What to produce:
Rewrite every line of text in the records below as a numbered list, with one entry per line and no entries for blank lines.

Dataset records:
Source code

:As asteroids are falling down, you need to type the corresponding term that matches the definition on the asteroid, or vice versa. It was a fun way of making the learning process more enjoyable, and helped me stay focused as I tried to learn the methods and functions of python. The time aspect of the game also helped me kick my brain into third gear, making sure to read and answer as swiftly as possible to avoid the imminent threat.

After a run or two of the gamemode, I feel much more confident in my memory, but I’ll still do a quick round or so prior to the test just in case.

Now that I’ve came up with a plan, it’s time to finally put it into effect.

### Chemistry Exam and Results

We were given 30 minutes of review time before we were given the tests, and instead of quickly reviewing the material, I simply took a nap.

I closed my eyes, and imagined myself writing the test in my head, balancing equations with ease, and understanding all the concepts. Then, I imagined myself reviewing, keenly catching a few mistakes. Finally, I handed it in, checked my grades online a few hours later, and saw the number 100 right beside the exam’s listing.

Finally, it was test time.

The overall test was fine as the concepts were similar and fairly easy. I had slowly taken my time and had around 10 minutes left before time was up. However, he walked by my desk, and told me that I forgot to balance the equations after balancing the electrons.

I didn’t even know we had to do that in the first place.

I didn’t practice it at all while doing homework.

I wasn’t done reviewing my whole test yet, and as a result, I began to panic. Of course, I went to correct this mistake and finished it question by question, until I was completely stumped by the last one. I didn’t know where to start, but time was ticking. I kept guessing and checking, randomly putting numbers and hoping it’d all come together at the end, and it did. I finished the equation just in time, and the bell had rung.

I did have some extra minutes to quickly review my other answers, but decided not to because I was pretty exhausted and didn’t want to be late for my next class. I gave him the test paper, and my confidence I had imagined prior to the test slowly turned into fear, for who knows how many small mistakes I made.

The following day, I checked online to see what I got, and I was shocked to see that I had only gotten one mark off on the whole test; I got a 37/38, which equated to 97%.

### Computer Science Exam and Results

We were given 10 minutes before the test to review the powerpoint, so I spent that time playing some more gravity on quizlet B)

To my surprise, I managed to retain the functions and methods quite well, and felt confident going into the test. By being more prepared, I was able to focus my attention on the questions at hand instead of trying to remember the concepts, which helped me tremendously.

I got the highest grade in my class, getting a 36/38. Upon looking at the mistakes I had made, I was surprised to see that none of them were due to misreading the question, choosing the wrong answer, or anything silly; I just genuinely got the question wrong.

The answer:
1. Source code
2. :As asteroids are falling down, you need to type the corresponding term that matches the definition on the asteroid, or vice versa. It was a fun way of making the learning process more enjoyable, and helped me stay focused as I tried to learn the methods and functions of python. The time aspect of the game also helped me kick my brain into third gear, making sure to read and answer as swiftly as possible to avoid the imminent threat.
3. After a run or two of the gamemode, I feel much more confident in my memory, but I’ll still do a quick round or so prior to the test just in case.
4. Now that I’ve came up with a plan, it’s time to finally put it into effect.
5. ### Chemistry Exam and Results
6. We were given 30 minutes of review time before we were given the tests, and instead of quickly reviewing the material, I simply took a nap.
7. I closed my eyes, and imagined myself writing the test in my head, balancing equations with ease, and understanding all the concepts. Then, I imagined myself reviewing, keenly catching a few mistakes. Finally, I handed it in, checked my grades online a few hours later, and saw the number 100 right beside the exam’s listing.
8. Finally, it was test time.
9. The overall test was fine as the concepts were similar and fairly easy. I had slowly taken my time and had around 10 minutes left before time was up. However, he walked by my desk, and told me that I forgot to balance the equations after balancing the electrons.
10. I didn’t even know we had to do that in the first place.
11. I didn’t practice it at all while doing homework.
12. I wasn’t done reviewing my whole test yet, and as a result, I began to panic. Of course, I went to correct this mistake and finished it question by question, until I was completely stumped by the last one. I didn’t know where to start, but time was ticking. I kept guessing and checking, randomly putting numbers and hoping it’d all come together at the end, and it did. I finished the equation just in time, and the bell had rung.
13. I did have some extra minutes to quickly review my other answers, but decided not to because I was pretty exhausted and didn’t want to be late for my next class. I gave him the test paper, and my confidence I had imagined prior to the test slowly turned into fear, for who knows how many small mistakes I made.
14. The following day, I checked online to see what I got, and I was shocked to see that I had only gotten one mark off on the whole test; I got a 37/38, which equated to 97%.
15. ### Computer Science Exam and Results
16. We were given 10 minutes before the test to review the powerpoint, so I spent that time playing some more gravity on quizlet B)
17. To my surprise, I managed to retain the functions and methods quite well, and felt confident going into the test. By being more prepared, I was able to focus my attention on the questions at hand instead of trying to remember the concepts, which helped me tremendously.
18. I got the highest grade in my class, getting a 36/38. Upon looking at the mistakes I had made, I was surprised to see that none of them were due to misreading the question, choosing the wrong answer, or anything silly; I just genuinely got the question wrong.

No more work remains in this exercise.